© JUNGE FREIHEIT Verlag GmbH & Co.  www.jungefreiheit.de    03/98  09. Januar 1998

 
 
Umfrage zur deutschen Schrift:
"Total doof"
von Claus-M. Wolfschlag

Deutsche Frakturschrift tritt heute im öffentlichen Leben kaum noch in Erscheinung. Allenfalls auf gutbürgerlichen Wirtshausschildern, im Kopf der FAZ, bei "Fantasy"-Brettspielen und auf Titelbildern einiger Gutmenschenzeitschriften, die mit Vorliebe die Worte "rechts", "deutsch" oder "Gewalt" in Fraktur setzen. Diese würden wohl ganz in Vergessenheit geraten, gäbe es nicht noch eine gewisse Anzahl von Vorkriegsliteratur in Frakturschrift auf dem Büchermarkt.

Doch wie sieht die Akzeptanz von Fraktur in der heutigen Jugend wirklich aus?

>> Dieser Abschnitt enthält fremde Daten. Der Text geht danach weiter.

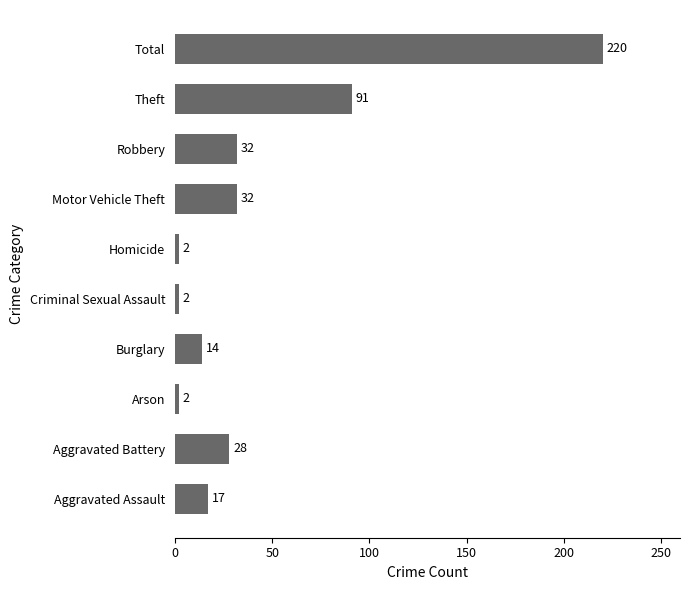

True or false: the data shows 8 at Aggravated Assault.

False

In einer Schulhofumfrage wollten wir wissen, ob die Schüler der 90er Jahre mit dieser Schrift noch was anfangen können. Wenn es nach den Jungs ginge, gäbe es auch in Zukunft keinen Unterricht in deutscher Schrift. Steffen: "So was braucht man nicht". Oliver und Daniel begründen ihre Ablehnung damit, daß es heute kaum mehr Bücher in Fraktur gäbe, sondern nur noch "komische Bibelsprüche an der Wand". Die Mädchen dagegen zeigten sich ästhetisch eher angezogen. "Ganz toll", meint Carina und plädiert für eine entsprechende Erweiterung des Kunstunterrichts. Auch Conny, der Fraktur-Druckschrift schon einmal während der Förderstufen angeboten worden war, urteilt: "Voll interessant." Fraktur-Druckschrift können die meisten befragten Schüler auch ohne Unterricht lesen. Hierbei kommt vor allem die gotische Schrifttype an, während man originelle Frakturlettern als langweilig findet: "Wie bei Tante Resi an der Wand." Nur die deutsche Schreibschrift finden alle "total doof". Keiner kann sie vor dem fünften Blick auch nur ansatzweise entziffern. Das Schülerurteil lautet: "Sinnlos" und "Dauert zu lange". Susanne: "Das sieht aus wie Schmiererei." Das abschließende Urteil der Schülermehrheit: "Das ist alles hübsch, aber es wäre sinnlos, so etwas heute noch zu lernen."